- **Saved data entries**
BEGIN

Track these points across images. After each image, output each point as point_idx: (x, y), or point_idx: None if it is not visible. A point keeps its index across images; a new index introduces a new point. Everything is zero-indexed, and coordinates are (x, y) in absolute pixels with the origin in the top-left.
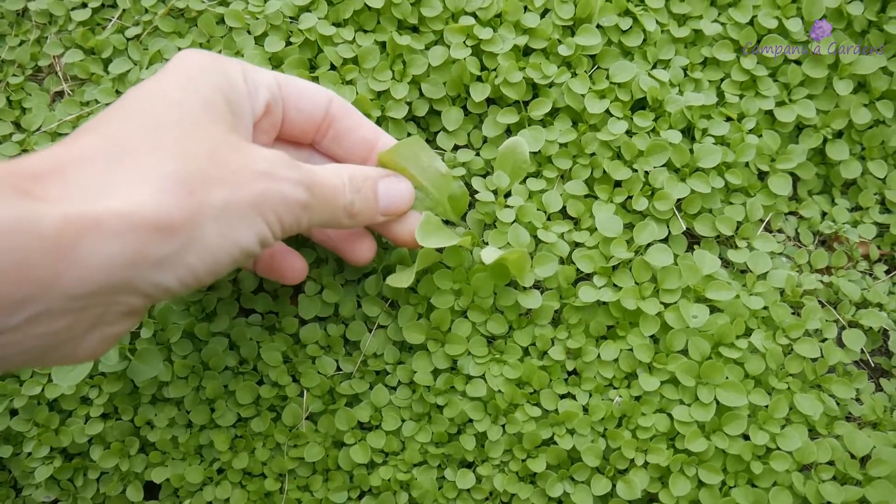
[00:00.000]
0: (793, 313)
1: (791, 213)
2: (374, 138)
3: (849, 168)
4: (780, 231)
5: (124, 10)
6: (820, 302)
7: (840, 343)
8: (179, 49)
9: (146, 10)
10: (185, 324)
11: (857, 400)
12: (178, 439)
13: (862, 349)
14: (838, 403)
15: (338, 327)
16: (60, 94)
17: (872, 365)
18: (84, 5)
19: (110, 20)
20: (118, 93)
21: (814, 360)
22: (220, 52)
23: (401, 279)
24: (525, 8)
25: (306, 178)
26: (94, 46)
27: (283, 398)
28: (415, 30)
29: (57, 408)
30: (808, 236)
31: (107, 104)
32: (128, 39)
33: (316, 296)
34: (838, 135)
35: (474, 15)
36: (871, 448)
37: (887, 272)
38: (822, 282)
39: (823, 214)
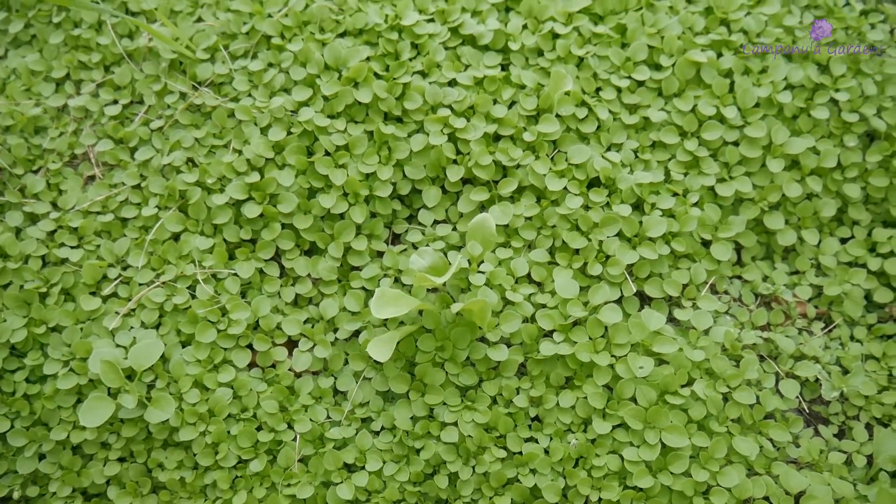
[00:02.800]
0: (735, 365)
1: (736, 276)
2: None
3: (785, 236)
4: (725, 293)
5: (150, 105)
6: (760, 356)
7: (779, 392)
8: (196, 140)
9: (168, 106)
10: (195, 374)
11: (796, 444)
12: (185, 480)
13: (802, 398)
14: (776, 447)
15: (328, 379)
16: (92, 177)
17: (811, 412)
18: (115, 102)
19: (137, 114)
20: (142, 177)
21: (751, 406)
22: (229, 142)
23: (381, 351)
24: (494, 101)
25: None
26: (123, 137)
27: (278, 442)
28: (399, 120)
29: (80, 452)
30: (751, 297)
31: (132, 186)
32: (152, 131)
33: (308, 352)
34: (775, 207)
35: (450, 107)
36: (807, 486)
37: (823, 329)
38: (761, 337)
39: (765, 278)
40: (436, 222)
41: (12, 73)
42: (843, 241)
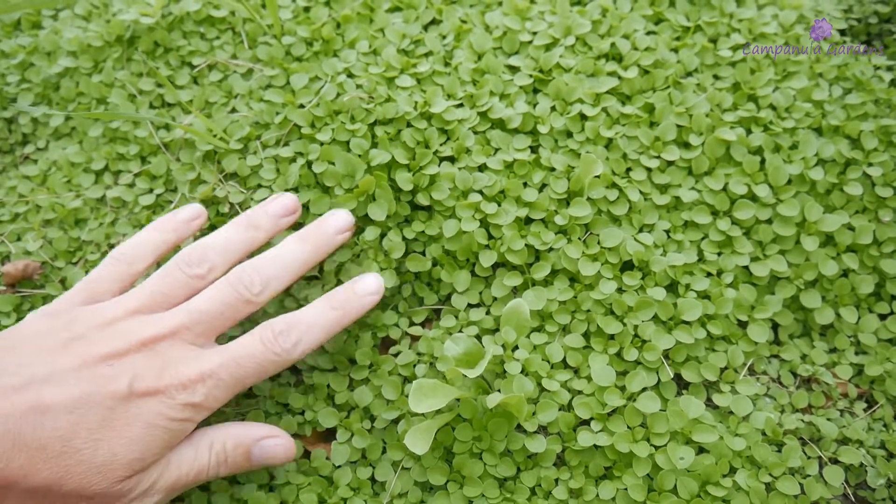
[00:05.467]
0: (776, 451)
1: (774, 356)
2: None
3: (822, 314)
4: (764, 373)
5: (182, 194)
6: (802, 439)
7: (823, 479)
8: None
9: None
10: None
11: None
12: None
13: (847, 483)
14: None
15: (366, 470)
16: None
17: (857, 497)
18: (151, 191)
19: (172, 202)
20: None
21: (796, 496)
22: None
23: (419, 444)
24: (525, 184)
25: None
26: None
27: None
28: (428, 209)
29: None
30: (789, 377)
31: None
32: None
33: (346, 443)
34: (811, 284)
35: (481, 192)
36: None
37: (865, 410)
38: (803, 421)
39: (804, 356)
40: (469, 305)
41: (53, 165)
42: (883, 317)
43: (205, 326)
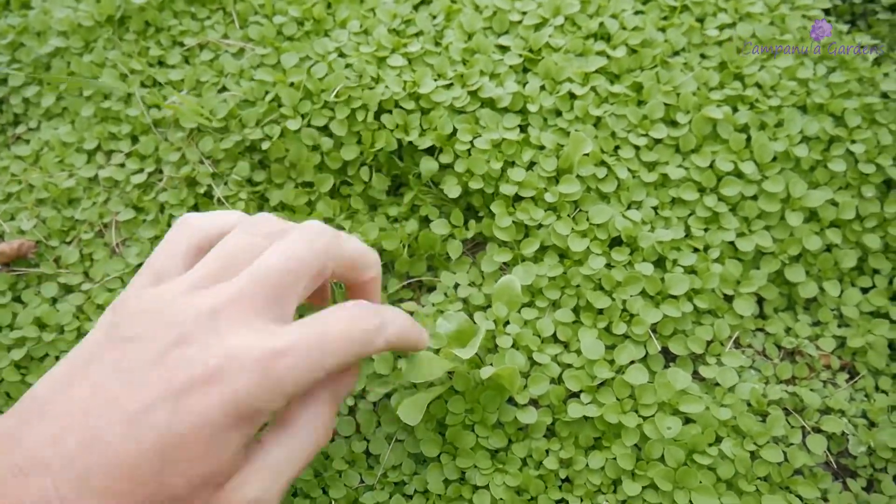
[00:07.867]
0: (760, 421)
1: (759, 329)
2: None
3: (806, 288)
4: (749, 346)
5: (170, 176)
6: (786, 409)
7: (806, 447)
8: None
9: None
10: None
11: (825, 500)
12: None
13: (829, 451)
14: (805, 503)
15: (360, 443)
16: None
17: (839, 465)
18: (141, 171)
19: (160, 181)
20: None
21: (779, 463)
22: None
23: (412, 415)
24: (514, 163)
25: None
26: (144, 206)
27: None
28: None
29: None
30: (774, 350)
31: None
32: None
33: (341, 417)
34: (795, 259)
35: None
36: None
37: (848, 380)
38: (786, 391)
39: (788, 329)
40: (457, 284)
41: (45, 146)
42: (865, 290)
43: (273, 289)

END

- **WHAT YOU HAVE TO DO**
Return every record exactly, minus the pictures.

- **ANSWER SECTION**
Track these points across images. After each image, output each point as point_idx: (x, y), or point_idx: None if it is not visible. A point keeps its index across images; a new index introduces a new point. Everything is zero-indexed, and coordinates are (x, y) in absolute pixels with the origin in the top-left.
[00:00.000]
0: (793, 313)
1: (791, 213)
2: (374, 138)
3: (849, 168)
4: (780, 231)
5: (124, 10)
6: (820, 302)
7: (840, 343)
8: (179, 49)
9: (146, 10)
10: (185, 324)
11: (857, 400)
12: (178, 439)
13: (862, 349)
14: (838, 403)
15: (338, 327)
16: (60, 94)
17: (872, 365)
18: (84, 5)
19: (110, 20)
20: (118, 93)
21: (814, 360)
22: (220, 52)
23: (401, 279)
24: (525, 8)
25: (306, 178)
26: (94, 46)
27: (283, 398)
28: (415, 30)
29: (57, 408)
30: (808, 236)
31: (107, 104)
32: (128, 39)
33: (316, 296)
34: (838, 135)
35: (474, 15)
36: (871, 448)
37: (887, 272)
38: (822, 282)
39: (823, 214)
[00:02.800]
0: (735, 365)
1: (736, 276)
2: None
3: (785, 236)
4: (725, 293)
5: (150, 105)
6: (760, 356)
7: (779, 392)
8: (196, 140)
9: (168, 106)
10: (195, 374)
11: (796, 444)
12: (185, 480)
13: (802, 398)
14: (776, 447)
15: (328, 379)
16: (92, 177)
17: (811, 412)
18: (115, 102)
19: (137, 114)
20: (142, 177)
21: (751, 406)
22: (229, 142)
23: (381, 351)
24: (494, 101)
25: None
26: (123, 137)
27: (278, 442)
28: (399, 120)
29: (80, 452)
30: (751, 297)
31: (132, 186)
32: (152, 131)
33: (308, 352)
34: (775, 207)
35: (450, 107)
36: (807, 486)
37: (823, 329)
38: (761, 337)
39: (765, 278)
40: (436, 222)
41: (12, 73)
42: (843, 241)
[00:05.467]
0: (776, 451)
1: (774, 356)
2: None
3: (822, 314)
4: (764, 373)
5: (182, 194)
6: (802, 439)
7: (823, 479)
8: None
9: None
10: None
11: None
12: None
13: (847, 483)
14: None
15: (366, 470)
16: None
17: (857, 497)
18: (151, 191)
19: (172, 202)
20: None
21: (796, 496)
22: None
23: (419, 444)
24: (525, 184)
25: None
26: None
27: None
28: (428, 209)
29: None
30: (789, 377)
31: None
32: None
33: (346, 443)
34: (811, 284)
35: (481, 192)
36: None
37: (865, 410)
38: (803, 421)
39: (804, 356)
40: (469, 305)
41: (53, 165)
42: (883, 317)
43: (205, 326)
[00:07.867]
0: (760, 421)
1: (759, 329)
2: None
3: (806, 288)
4: (749, 346)
5: (170, 176)
6: (786, 409)
7: (806, 447)
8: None
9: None
10: None
11: (825, 500)
12: None
13: (829, 451)
14: (805, 503)
15: (360, 443)
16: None
17: (839, 465)
18: (141, 171)
19: (160, 181)
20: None
21: (779, 463)
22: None
23: (412, 415)
24: (514, 163)
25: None
26: (144, 206)
27: None
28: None
29: None
30: (774, 350)
31: None
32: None
33: (341, 417)
34: (795, 259)
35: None
36: None
37: (848, 380)
38: (786, 391)
39: (788, 329)
40: (457, 284)
41: (45, 146)
42: (865, 290)
43: (273, 289)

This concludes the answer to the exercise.